I would like to assign unique IDs to rows of a data table per multiple column values. Let's consider a simple example:
library(data.table)
DT = data.table(a=c(4,2,NA,2,NA), b=c("a","b","c","b","c"), c=1:5)
a b c
1: 4 a 1
2: 2 b 2
3: NA c 3
4: 2 b 4
5: NA c 5
I'd like to generate IDs based on columns a and b and expect to get three IDs where 2nd and 4th row IDs are identical and 3rd and 5th rows have the same ID as well.

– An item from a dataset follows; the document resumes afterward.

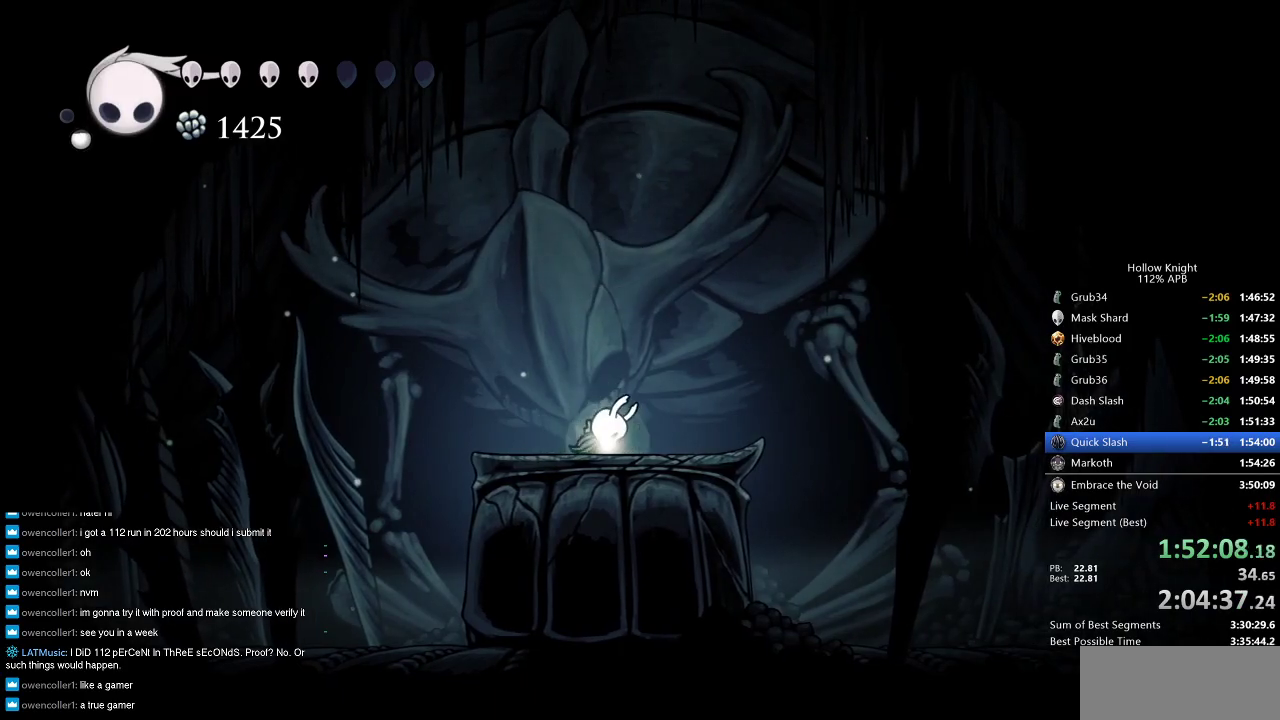
{"keys": ["down", "left"], "events": [[50, "right", "down"], [183, "left", "down"], [233, "down", "down"], [233, "right", "up"], [283, "left", "up"], [333, "down", "up"], [333, "right", "down"], [433, "left", "down"], [483, "down", "down"], [483, "right", "up"]]}
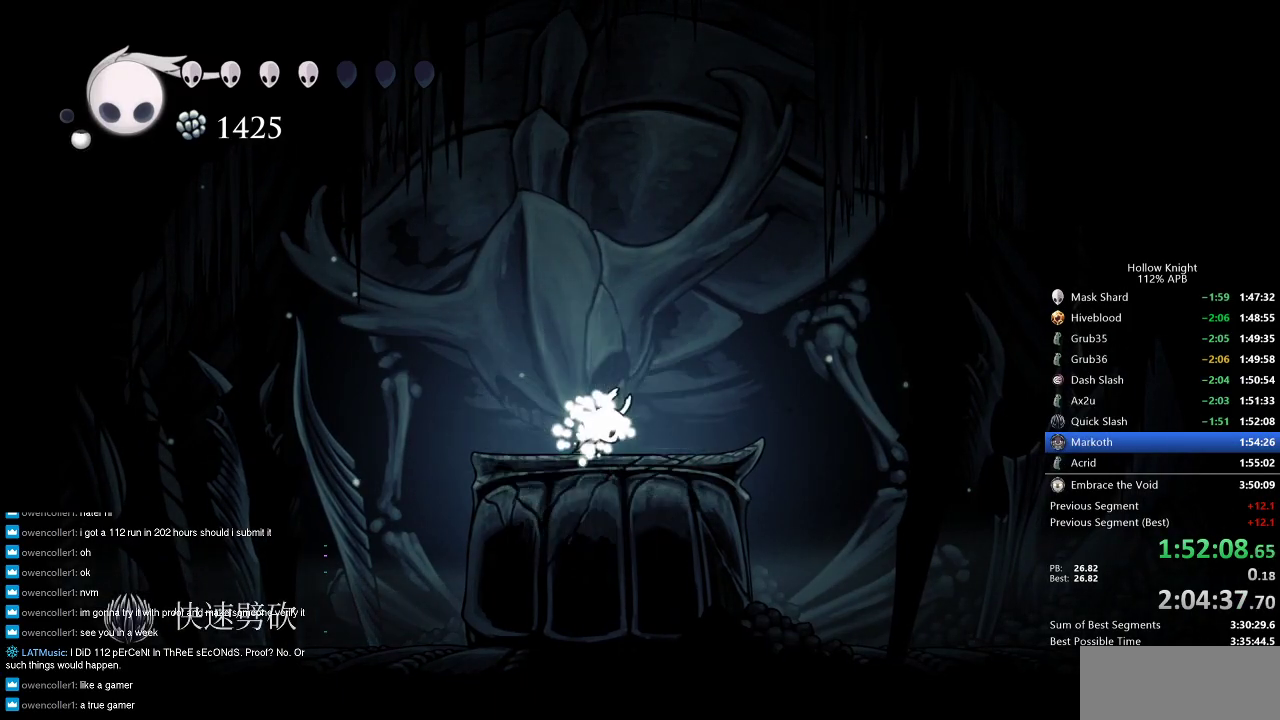
{"keys": [], "events": [[66, "down", "up"], [66, "left", "up"], [66, "right", "down"], [216, "left", "down"], [216, "right", "up"], [266, "down", "down"], [266, "right", "down"], [300, "down", "up"], [300, "left", "up"], [450, "down", "down"], [450, "left", "down"], [450, "right", "up"], [483, "down", "up"], [483, "left", "up"]]}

I have seen two solutions but each are slightly incomplete:
1) Solution one requires sorted data table which is very cumbersome if we need to generate IDs per many columns (in my real application, IDs are generated based on about ten columns). Can we replace cumsum function so no sorting is required?
DT$ID1 <- cumsum(!duplicated(DT[,1:2]))
2) Solution two ignores NA values; while I'd like to include NAs and assign a group ID to them
DT <- transform(DT, ID2 = as.numeric(interaction(a,b, drop=TRUE)))
I appreciate any suggestion on how to modify either of the solutions to generate the Expected_ID shown below.
a b c ID1 ID2 Expected_ID
1: 4 a 1 1 1 1
2: 2 b 2 2 2 2
3: NA c 3 3 NA 3
4: 2 b 4 3 2 2
5: NA c 5 3 NA 3